L’agente conversazionale di Adobe: un tirocinante di design mediocre nella tecnologia AI.
Scopri il Nuovo Assistente AI di Adobe: Firefly
Adobe ha lanciato il suo nuovo assistente AI, Firefly, progettato per semplificare il processo creativo, pur mantenendo un controllo artistico tangibile. Gli strumenti di generazione di immagini AI spesso non riescono a coinvolgerti nel processo creativo; sono generalmente pensati per chi non ha esperienza di design e si limita a digitare poche parole per ottenere un risultato utilizzabile. Con Firefly, la situazione cambia, permettendo agli utenti di interagire in modo più coinvolgente.
Un’assistente multi-tasking
A differenza di altri generatori di immagini, Firefly non si limita a creare o modificare immagini e video. È un assistente che può operare all’interno delle app di design Adobe, come Photoshop e Illustrator. Sulla sua pagina ufficiale, Adobe afferma che basta dire a Firefly AI Assistant (in beta) cosa ti serve e lui utilizzerà strumenti delle sue app per completare progetti complessi in pochi istanti.

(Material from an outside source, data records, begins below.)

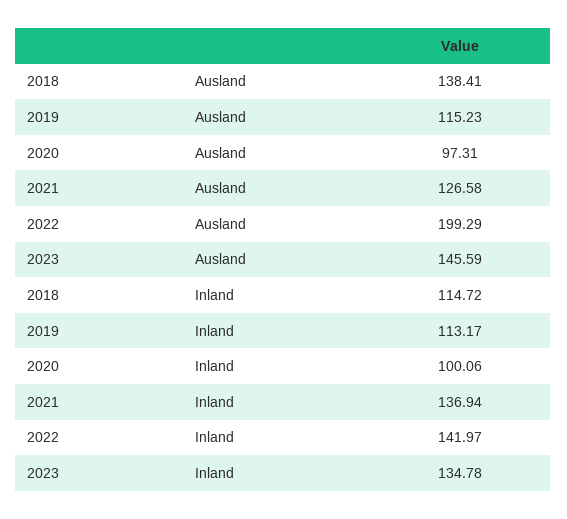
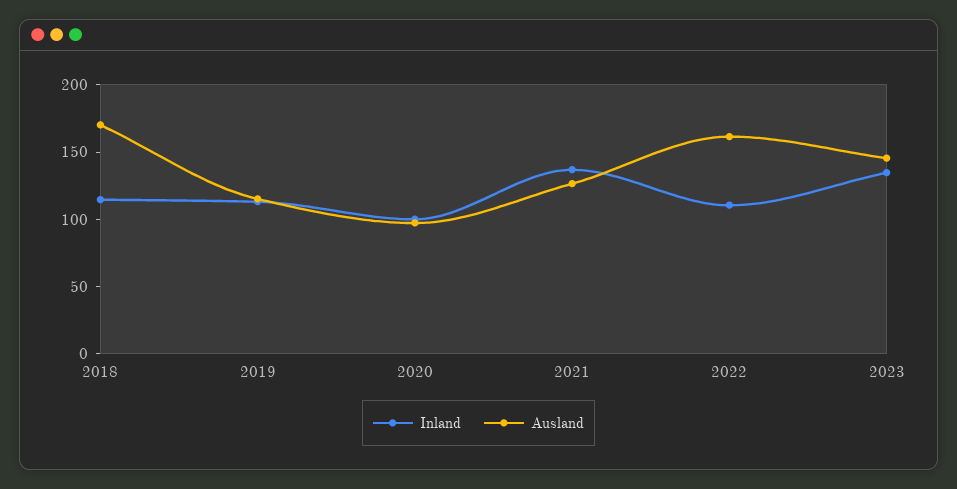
  {
    "Ausland": {
-     "2018": 138.41,
+     "2018": 170,
      "2019": 115.23,
      "2020": 97.31,
      "2021": 126.58,
-     "2022": 199.29,
+     "2022": 160,
      "2023": 145.59
    },
    "Inland": {
      "2018": 114.72,
      "2019": 113.17,
      "2020": 100.06,
      "2021": 136.94,
-     "2022": 141.97,
+     "2022": 110,
      "2023": 134.78
    }
  }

L’interfaccia utente ricorda quella di un chatbot tradizionale: c’è una casella di testo per inserire i comandi e un simbolo “+” per caricare file multimediali. Anche se non utilizza direttamente le app Adobe sul tuo computer, ha accesso a funzionalità comuni come il mascheramento e la generazione di immagini.

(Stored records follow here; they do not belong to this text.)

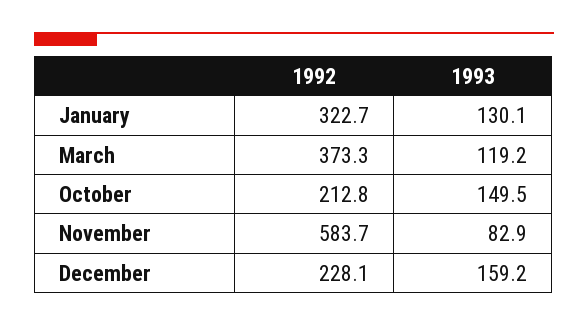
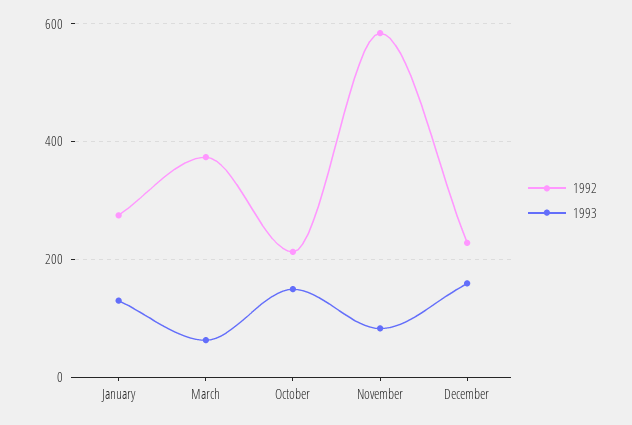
  {
    "1992": {
-     "January": 322.7,
+     "January": 280,
      "March": 373.3,
      "October": 212.8,
      "November": 583.7,
      "December": 228.1
    },
    "1993": {
      "January": 130.1,
-     "March": 119.2,
+     "March": 60,
      "October": 149.5,
      "November": 82.9,
      "December": 159.2
    }
  }

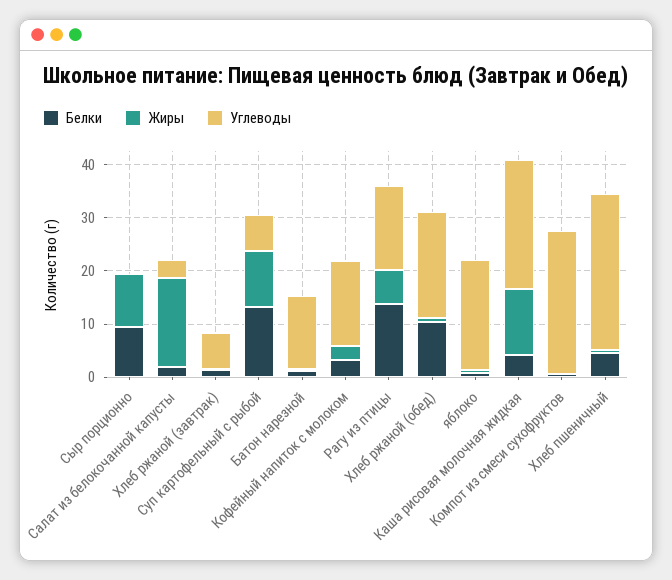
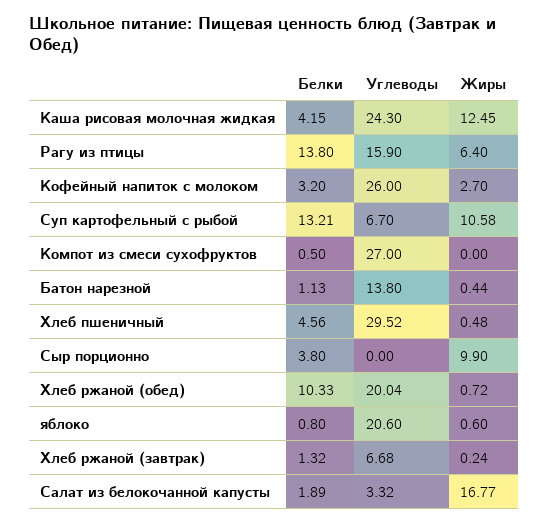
  {
    "Белки": {
-     "Сыр порционно": 10,
+     "Сыр порционно": 3.8,
      "Салат из белокочанной капусты": 1.89,
      "Хлеб ржаной (завтрак)": 1.32,
      "Суп картофельный с рыбой": 13.21,
      "Батон нарезной": 1.13,
      "Кофейный напиток с молоком": 3.2,
      "Рагу из птицы": 13.8,
      "Хлеб ржаной (обед)": 10.33,
      "яблоко": 0.8,
      "Каша рисовая молочная жидкая": 4.15,
      "Компот из смеси сухофруктов": 0.5,
      "Хлеб пшеничный": 4.56
    },
    "Жиры": {
      "Сыр порционно": 9.9,
      "Салат из белокочанной капусты": 16.77,
      "Хлеб ржаной (завтрак)": 0.24,
      "Суп картофельный с рыбой": 10.58,
      "Батон нарезной": 0.44,
      "Кофейный напиток с молоком": 2.7,
      "Рагу из птицы": 6.4,
      "Хлеб ржаной (обед)": 0.72,
      "яблоко": 0.6,
      "Каша рисовая молочная жидкая": 12.45,
      "Компот из смеси сухофруктов": 0,
      "Хлеб пшеничный": 0.48
    },
    "Углеводы": {
      "Сыр порционно": 0,
      "Салат из белокочанной капусты": 3.32,
      "Хлеб ржаной (завтрак)": 6.68,
      "Суп картофельный с рыбой": 6.7,
      "Батон нарезной": 13.8,
-     "Кофейный напиток с молоком": 16,
+     "Кофейный напиток с молоком": 26,
      "Рагу из птицы": 15.9,
      "Хлеб ржаной (обед)": 20.04,
      "яблоко": 20.6,
      "Каша рисовая молочная жидкая": 24.3,
      "Компот из смеси сухофруктов": 27,
      "Хлеб пшеничный": 29.52
    }
  }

Quando ho testato Firefly con una foto di me stesso, ho notato che le modifiche apportate erano convincenti a prima vista. Ad esempio, l’AI ha cambiato il colore dei miei capelli in un’immagine e ha modificato anche lo sfondo in un’altra. Certo, i risultati non erano sempre perfetti; alcuni colori risultavano eccessivamente vividi o le modifiche non erano completamente integrate nell’ambiente circostante. Tuttavia, al primo sguardo, molti potrebbero non accorgersi che l’immagine fosse stata manipolata da un’AI, immaginando piuttosto di trovarsi di fronte a un designer alle prime armi.